ECLI:NL:RBAMS:2020:1632

Rechtbank Amsterdam

Datum uitspraak
23 januari 2020
Publicatiedatum
10 maart 2020
Zaaknummer
8225587 KK EXPL 19-1206
Instantie
Rechtbank Amsterdam
Type
Uitspraak
Rechtsgebied
Civiel recht
Procedures
  • Eerste aanleg - enkelvoudig
Vindplaatsen
  • Rechtspraak.nl
AI samenvatting door LexboostAutomatisch gegenereerd

Ontruiming van gehuurde woning wegens bedrijfsmatige prostitutie

In deze zaak heeft de Rechtbank Amsterdam op 23 januari 2020 uitspraak gedaan in een kort geding tussen Dijkhuis Vastgoed Management B.V. (DVM) en een huurder, aangeduid als [gedaagde]. DVM vorderde ontruiming van een woning die door [gedaagde] werd gehuurd, omdat deze het gehuurde tegen betaling in gebruik gaf aan prostituees. De huurovereenkomst, die op 26 november 2007 was gesloten, bevatte bepalingen die het gebruik van de woning als woonruimte voorschreven en het onderverhuren of het in gebruik geven aan derden verbood zonder schriftelijke toestemming van de verhuurder.

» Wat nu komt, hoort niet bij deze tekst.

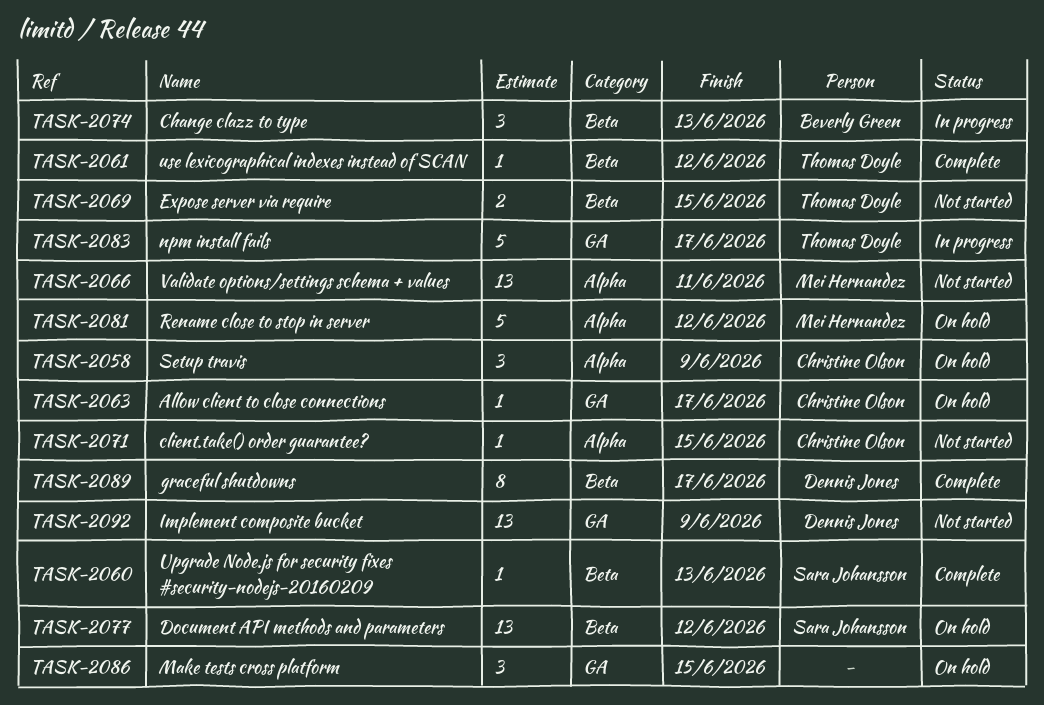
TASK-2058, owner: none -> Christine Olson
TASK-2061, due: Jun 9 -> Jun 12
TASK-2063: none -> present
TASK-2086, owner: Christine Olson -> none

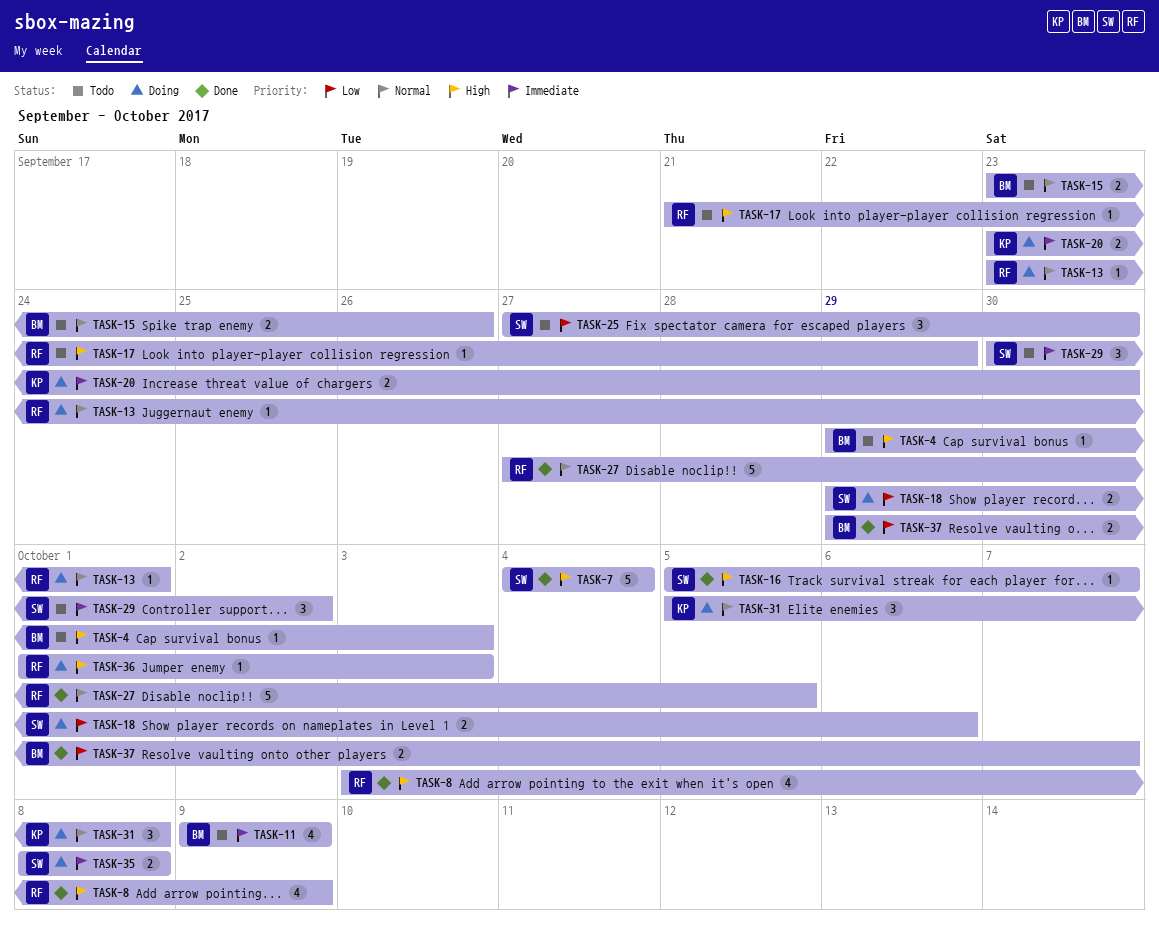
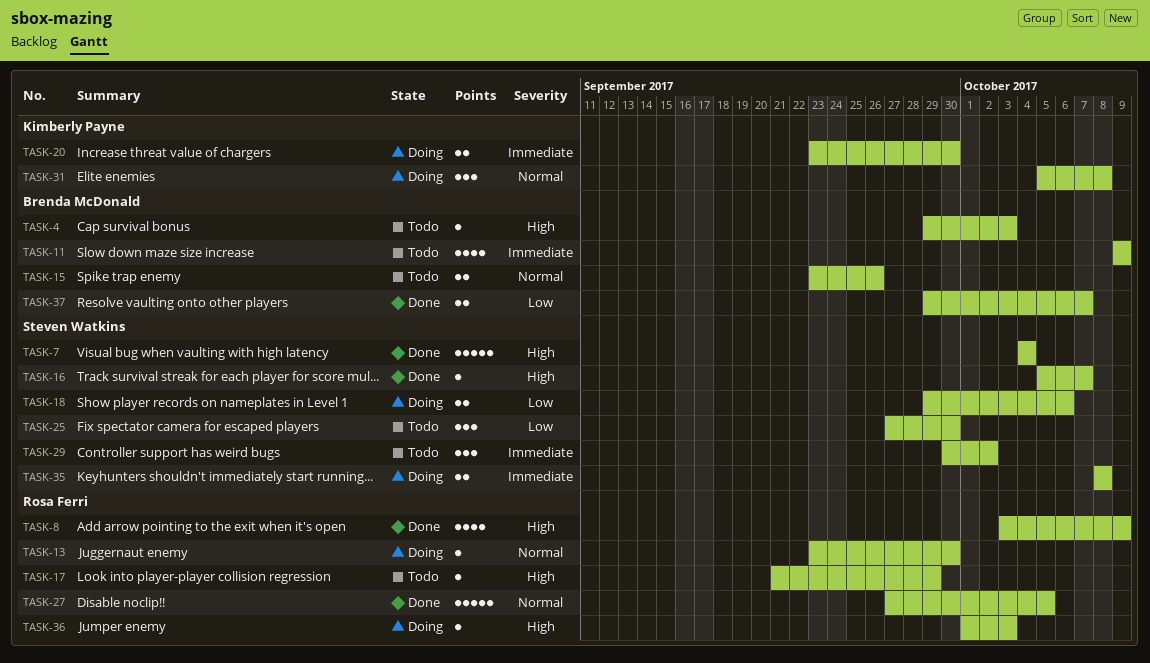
TASK-13, due: Oct 1 -> Sep 30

De rechtbank oordeelde dat [gedaagde] tekort was geschoten in de nakoming van de huurovereenkomst door bedrijfsmatige prostitutie in de woning toe te staan. Dit werd vastgesteld na een controle door de politie op 17 september 2019, waaruit bleek dat er prostitutie plaatsvond in het gehuurde. DVM had [gedaagde] eerder aansprakelijk gesteld en gesommeerd om het gebruik van de woning voor prostitutie te staken, maar [gedaagde] had hier geen gehoor aan gegeven.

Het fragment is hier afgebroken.